§ Selected extract:
====

The Use, Abuse And Cross-Examination Of The Bicycle “Expert”07/01/2021 | Plaintiff Magazine
You represent a bicyclist who suffered serious injuries after she was struck by a car. The liability case seems excellent – a careless driver going the same direction as your client passed too close and struck her, running her over. Your client was wearing a high-visibility jersey and riding in the bike lane. Sure, your client had earbuds in, but how is that relevant? The case is going well and it’s time for expert disclosure. The defense discloses a bicycle expert. His resume looks impressive: a former professional cyclist who has been retained dozens of times to testify by both plaintiffs and defendants. Your first instinct is to find another bike expert to rebut whatever the defense bike expert says and to defend your client.
But let’s pause and think this through. Why does this case require a bike expert? And does retaining another bike expert to rebut the defense expert improve your chances of winning? Or does it just increase costs and, worse, focus the jury’s attention on your client’s actions (and inactions)?
Expert witnesses are often necessary and important. However, they can also be overused and ignored by the jury. I am a big proponent of “less is more” and “keep it simple, stupid.” To me, trial is always a battle to cut through the weeds and distill and simplify. Jurors, like all of us, have short attention spans. The fewer witnesses and documents, the better.

====

§ Data segment:
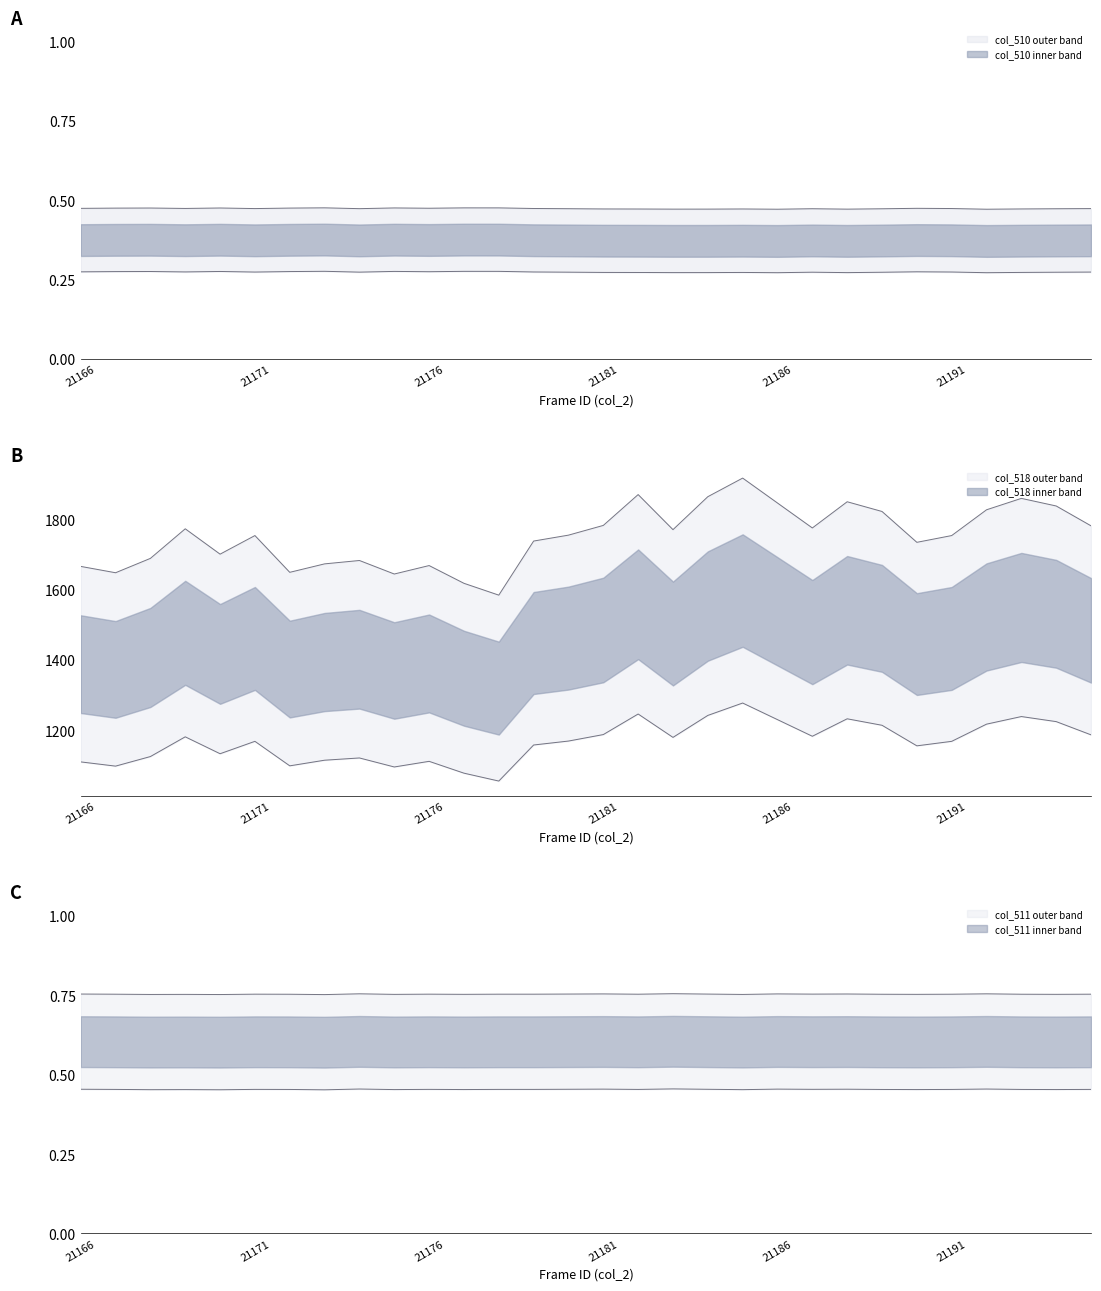

True or false: col_510 has more than 2 points higher than both neighbors.

True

====

§ Assigned task: Please list every detail the article on bicycle experts gives about what the injured client was wearing or doing when the car struck her.

§ Task output:
- Wearing a high-visibility jersey
- Riding in the bike lane
- Had earbuds in